HOW TO COMPLETE THIS TASK: Transcribe verbatim every line from the line containing "wrist: (300, 73)" to the end of the entries, including both endpoints. Output nothing beyond those lines.

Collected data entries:
[Start of Attachment]

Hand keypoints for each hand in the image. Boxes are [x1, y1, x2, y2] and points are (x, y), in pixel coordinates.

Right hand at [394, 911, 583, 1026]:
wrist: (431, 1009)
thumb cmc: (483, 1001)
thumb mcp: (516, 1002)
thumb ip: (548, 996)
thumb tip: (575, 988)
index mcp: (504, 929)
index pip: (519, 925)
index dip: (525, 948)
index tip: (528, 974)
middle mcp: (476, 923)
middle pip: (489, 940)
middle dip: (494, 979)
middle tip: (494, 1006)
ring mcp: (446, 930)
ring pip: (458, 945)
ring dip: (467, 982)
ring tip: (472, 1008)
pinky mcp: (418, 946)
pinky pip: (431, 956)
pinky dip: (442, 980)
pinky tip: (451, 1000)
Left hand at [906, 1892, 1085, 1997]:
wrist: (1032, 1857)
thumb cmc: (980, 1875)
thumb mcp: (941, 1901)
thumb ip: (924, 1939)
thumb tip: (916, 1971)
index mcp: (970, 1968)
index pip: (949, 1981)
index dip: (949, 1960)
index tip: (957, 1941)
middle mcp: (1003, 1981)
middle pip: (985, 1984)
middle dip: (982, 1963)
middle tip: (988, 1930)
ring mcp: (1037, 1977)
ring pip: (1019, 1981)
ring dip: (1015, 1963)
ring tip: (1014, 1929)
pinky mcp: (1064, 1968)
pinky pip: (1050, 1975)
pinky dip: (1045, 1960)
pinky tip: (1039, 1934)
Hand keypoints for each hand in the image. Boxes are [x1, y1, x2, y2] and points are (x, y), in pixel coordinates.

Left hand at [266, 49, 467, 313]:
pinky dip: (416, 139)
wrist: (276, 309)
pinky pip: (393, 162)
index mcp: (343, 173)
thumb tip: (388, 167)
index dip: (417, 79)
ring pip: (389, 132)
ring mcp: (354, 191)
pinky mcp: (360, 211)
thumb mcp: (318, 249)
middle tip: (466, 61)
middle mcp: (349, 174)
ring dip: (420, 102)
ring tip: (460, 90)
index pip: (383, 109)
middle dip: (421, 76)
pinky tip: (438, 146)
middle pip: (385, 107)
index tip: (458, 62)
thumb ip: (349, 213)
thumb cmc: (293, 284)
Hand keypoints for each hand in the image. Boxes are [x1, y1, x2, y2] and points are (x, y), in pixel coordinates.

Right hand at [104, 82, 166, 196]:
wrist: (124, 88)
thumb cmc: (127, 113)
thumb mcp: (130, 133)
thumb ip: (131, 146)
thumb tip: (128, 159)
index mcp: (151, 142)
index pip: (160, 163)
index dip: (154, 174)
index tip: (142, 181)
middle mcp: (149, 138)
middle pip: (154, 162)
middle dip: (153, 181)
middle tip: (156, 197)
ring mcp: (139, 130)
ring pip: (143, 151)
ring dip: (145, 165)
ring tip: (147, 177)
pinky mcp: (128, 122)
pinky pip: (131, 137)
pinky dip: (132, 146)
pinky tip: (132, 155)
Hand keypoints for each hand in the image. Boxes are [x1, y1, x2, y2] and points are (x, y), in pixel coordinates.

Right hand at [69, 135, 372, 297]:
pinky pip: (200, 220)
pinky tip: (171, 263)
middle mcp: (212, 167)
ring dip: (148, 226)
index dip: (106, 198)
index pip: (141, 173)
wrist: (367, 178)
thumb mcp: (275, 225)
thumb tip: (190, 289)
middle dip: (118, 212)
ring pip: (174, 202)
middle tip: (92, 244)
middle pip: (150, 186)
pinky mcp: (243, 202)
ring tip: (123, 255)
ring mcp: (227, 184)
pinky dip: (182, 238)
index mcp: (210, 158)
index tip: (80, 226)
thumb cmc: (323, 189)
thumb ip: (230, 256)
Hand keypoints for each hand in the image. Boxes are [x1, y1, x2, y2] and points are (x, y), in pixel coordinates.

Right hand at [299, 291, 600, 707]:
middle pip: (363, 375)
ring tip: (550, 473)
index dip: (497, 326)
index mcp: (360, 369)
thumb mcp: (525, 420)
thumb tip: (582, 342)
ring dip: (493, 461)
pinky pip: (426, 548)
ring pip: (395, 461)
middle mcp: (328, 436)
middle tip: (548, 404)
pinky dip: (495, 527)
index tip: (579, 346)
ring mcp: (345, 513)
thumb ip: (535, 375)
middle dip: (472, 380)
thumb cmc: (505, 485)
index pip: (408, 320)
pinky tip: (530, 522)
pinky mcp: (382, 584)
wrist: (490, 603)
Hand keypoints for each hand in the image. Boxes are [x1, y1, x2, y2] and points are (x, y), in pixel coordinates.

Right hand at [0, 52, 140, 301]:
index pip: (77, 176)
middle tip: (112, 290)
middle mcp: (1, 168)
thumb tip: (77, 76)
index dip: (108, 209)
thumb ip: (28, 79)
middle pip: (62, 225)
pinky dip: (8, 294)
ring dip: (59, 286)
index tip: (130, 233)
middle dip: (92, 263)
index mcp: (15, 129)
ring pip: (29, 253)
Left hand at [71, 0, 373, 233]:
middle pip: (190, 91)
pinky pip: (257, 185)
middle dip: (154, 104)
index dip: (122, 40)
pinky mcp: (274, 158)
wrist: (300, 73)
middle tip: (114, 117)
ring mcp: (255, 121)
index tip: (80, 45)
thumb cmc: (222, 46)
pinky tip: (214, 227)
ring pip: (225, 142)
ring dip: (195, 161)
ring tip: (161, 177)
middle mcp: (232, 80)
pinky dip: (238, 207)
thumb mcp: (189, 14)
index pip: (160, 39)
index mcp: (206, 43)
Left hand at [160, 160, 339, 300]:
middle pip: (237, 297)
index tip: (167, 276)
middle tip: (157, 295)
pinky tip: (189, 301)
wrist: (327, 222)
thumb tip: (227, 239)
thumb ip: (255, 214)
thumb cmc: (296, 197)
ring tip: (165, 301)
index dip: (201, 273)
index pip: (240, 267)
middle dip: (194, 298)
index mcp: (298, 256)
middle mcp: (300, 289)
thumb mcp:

[End of Attachment]

RESPONSE AREA:
wrist: (300, 73)
middle tip: (114, 117)
ring mcp: (255, 121)
index tip: (80, 45)
thumb cmc: (222, 46)
pinky tip: (214, 227)
ring pip: (225, 142)
ring dip: (195, 161)
ring tip: (161, 177)
middle mcp: (232, 80)
pinky dip: (238, 207)
thumb mcp: (189, 14)
index pip: (160, 39)
index mcp: (206, 43)
Left hand at [160, 160, 339, 300]:
middle pip: (237, 297)
index tip: (167, 276)
middle tip: (157, 295)
pinky tip: (189, 301)
wrist: (327, 222)
thumb tip: (227, 239)
thumb ip: (255, 214)
thumb cmc: (296, 197)
ring tip: (165, 301)
index dip: (201, 273)
index pip: (240, 267)
middle dip: (194, 298)
index mcp: (298, 256)
middle mcp: (300, 289)
thumb mcp:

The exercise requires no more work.